● SELECTED PASSAGE
┄┄┄┄┄┄┄┄┄┄┄┄┄┄┄┄┄┄┄┄

Author’s Warning: If the word NAMI sends you into uncontrollable rage, spare yourself. This is about NAMI people who are open to our movement. It’s not intended for readers who already hate them.
When the National Alliance on Mental Illness (NAMI) first started 30 years ago, it was split between parents who wanted to build better hospitals, and others who wanted good community treatment for their adult children, who were being released from institutions, a member of the first NAMI National board told a gathering recently.
“If we’re going to build hospitals, I’m walking out,” Peggy Straw of New Hampshire recalled saying. “We won.”
Mrs. Straw started the New Hampshire afffiliate of the National Alliance on Mental Illness (NAMI NH) in her kitchen 30 years ago.

The first generation of NAMI Mommies, now in their 70’s and 80’s, were Mama Bears fighting to protect their sick adult children, using the most enlightened, progressive science they had.
It’s not their fault that, decades later, there is newer science and experience that casts doubt on theirs. They were not trained to evaluate scientific research.
Dr. Dan Fisher, who was trained, and did smell a rat that far back, was an unknown government researcher. For the next 20 years, the experts called him, and the few researchers like him, dangerous and delusional kooks. Dan was a mentally ill kook, a disgruntled ex-patient.
The NAMI Mommies listened to the most progressive experts, and believed what, as parents, they needed to believe: They and their children did not cause these devastating illnesses. No-fault genetic and brain chemistry explanations were scientific.
In those days, Peggy recalled, NAMI families were at odds with the psychiatric establishment, who still blamed families, or the victims themselves, for their mental illnesses. My parents and I got a choking dose of that at Beth Israel Hospital in Boston in 1977 from world-famous doctors.

┄┄┄┄┄┄┄┄┄┄┄┄┄┄┄┄┄┄┄┄

● APPLY WHAT YOU READ
A) In the text on NAMI, rewrite the paragraph beginning "When the National Alliance on Mental Illness" more briefly, keeping its main facts.
B) Reproduce the portion of the text on NAMI from "When the National" to "science they had.", word for word.

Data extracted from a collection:
┄┄┄┄┄┄┄┄┄┄┄┄┄┄┄┄┄┄┄┄

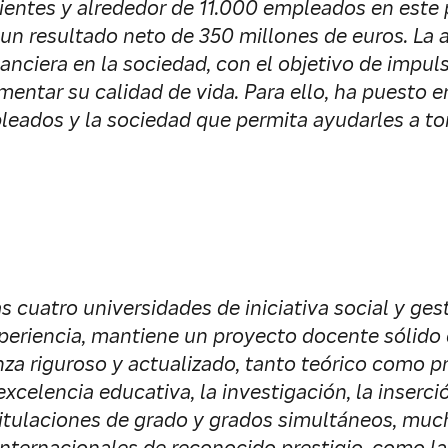
ientes y alrededor de 11.000 empleados en este p
 un resultado neto de 350 millones de euros. La
anciera en la sociedad, con el objetivo de impuls
entar su calidad de vida. Para ello, ha puesto e
pleados y la sociedad que permita ayudarles a t
 cuatro universidades de iniciativa social y ges
riencia, mantiene un proyecto docente sólido qu
 riguroso y actualizado, tanto teórico como prá
celencia educativa, la investigación, la inserció
itulaciones de grado y grados simultáneos, much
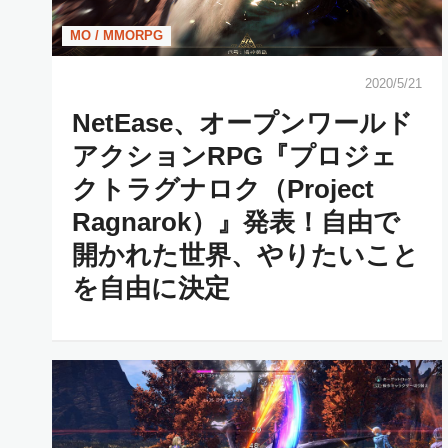
MO / MMORPG
2020/5/21
NetEase、オープンワールド
アクションRPG『プロジェ
クトラグナロク（Project
Ragnarok）』発表！自由で
開かれた世界、やりたいこと
を自由に決定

┄┄┄┄┄┄┄┄┄┄┄┄┄┄┄┄┄┄┄┄

● ANSWERS TO EACH TASK
A) A member of NAMI's first national board recently told a gathering that when the National Alliance on Mental Illness began 30 years ago, it was divided. Some parents wanted better hospitals. Others wanted good community treatment for their adult children, who were being released from institutions.

B)
When the National Alliance on Mental Illness (NAMI) first started 30 years ago, it was split between parents who wanted to build better hospitals, and others who wanted good community treatment for their adult children, who were being released from institutions, a member of the first NAMI National board told a gathering recently.
“If we’re going to build hospitals, I’m walking out,” Peggy Straw of New Hampshire recalled saying. “We won.”
Mrs. Straw started the New Hampshire afffiliate of the National Alliance on Mental Illness (NAMI NH) in her kitchen 30 years ago.

The first generation of NAMI Mommies, now in their 70’s and 80’s, were Mama Bears fighting to protect their sick adult children, using the most enlightened, progressive science they had.